O cinema nacional, mesmo diante dos títulos de
insuspeita qualidade que ostenta atualmente, nunca explorou de forma
satisfatória os inúmeros episódios que envolvem a história do Brasil. Dos
poucos a abraçar tal tarefa, “A Guerra dos Pelados”, de Sylvio Back, lançado em
1970, busca uma recriação dos eventos acarretados na Guerra do Contestado (de
1912 a 1916) expondo a verve documentarista de seu realizador numa execução
bastante comprometida com as autenticidades históricas e regionais.
Sua trama se inicia em 1913 (logo, numa fase já
secundária da História em progresso) e, durante um tempo considerável, somos
testemunhas do dia-a-dia rústico dos moradores da região de Taquaruçu, no
interior de Santa Catarina, entre eles o doido e apaixonado Nenê (Stênio
Garcia) que ensaia gestos de valentia mato adentro com seu facão para
impressionar uma garota das redondezas; o nobre Adeodato (Átila Iório) cuja
postura austera o faz um líder informal na região; o corajoso soldado negro
Vitorino (Zózimo Bulbul), engajado no conflito; o idealista Ricarte (Otávio
Augusto) romanticamente envolvido com a bela Ana (Dorothée Marie Bouvier), a
revelia do pai da moça; e o sábio Pai Velho (o fabuloso Jofre Soares), uma voz
de orientação e conhecimento para a comunidade.
Nesse prólogo, o povoado de Taquaruçu já se
encontra em polvorosa: Todos estão indignados com a disposição subserviente do
governo que cedeu terras –muitas pertencentes a humildes agricultores do lugar
–para a construção de uma estrada de ferro por uma empreiteira internacional
(Southern Brazil Lumber Colonization & Company, como é mostrado em uma
placa em dado momento).
Logo, os desapropriados, entre os quais os
personagens mencionados acima e muitos outros mais, passam a compor uma
resistência que, em nome do monge José Maria (uma figura santa regional), e
inspirados pela causa similar de Antônio Conselheiro na Guerra de Canudos,
formam um reduto messiânico entrincheirando-se nas terras de araucárias da
região e confrontando violentamente os soldados enviados para reprimí-los.
Esses rebeldes, pelo hábito coloquial de raspar
a cabeça são assim denominados ‘Pelados’ enquanto que seus opositores são
chamados de ‘Peludos’ em referências aos coronéis interesseiros, todos de
espessa barba na cara.
O objetivo dos ‘Pelados’ é oferecer uma
oposição física e bélica forte o bastante ás forças armadas dos ‘Peludos’ para
que possam chegar à região de Caraguatá, onde se unirão a novos reforços,
almejando contingente o suficiente para sobrepujar os inimigos.

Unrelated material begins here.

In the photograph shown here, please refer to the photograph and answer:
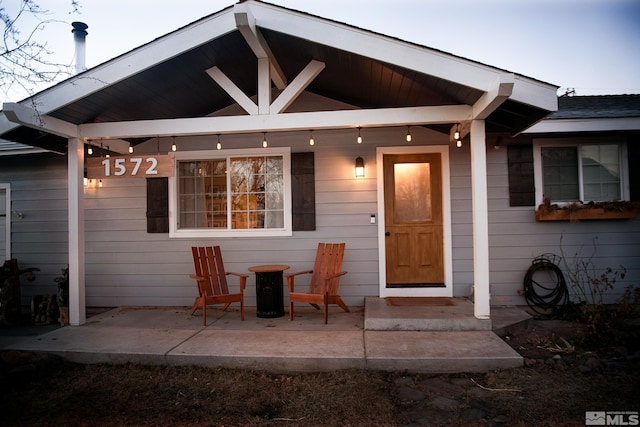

O desenlace de suas intenções, contudo, é
sangrento.
O filme de Sylvio Back não acompanha nenhum
personagem com maior esmero, nem mesmo Adeodato, todos fazem parte do grande
panorama que ele se esforça para pintar e, nesse objetivo, perdem-se
caracterizações mais aprofundadas e sub-tramas mais elaboradas. A qualidade de
filme de guerra almejada pela produção se ressalta na segunda metade, mais
preenchida por valores de produção dignos de nota. As cenas de batalha
concebidas pelo diretor Back são intuitivas, despidas de técnicas narrativas
mais sólidas, fruto certamente da natureza criativa obtida em trabalhos
documentais e ocasionados de improviso em sua filmografia.
Além disso, “A Guerra dos
Pelados” é anterior a praticamente todos os clássicos atuais de filmes de guerra
que passaram a servir posteriormente como referência ao que se faz no gênero.
Dito isso, seus grandes méritos são o resgate corajoso e meticuloso de
passagens pouco difundidas da história brasileira (em especial, ocorridas no
sul do país), e o aproveitamento de tal contexto histórico numa raríssima e
admirável obra nacional inserida no cinema épico.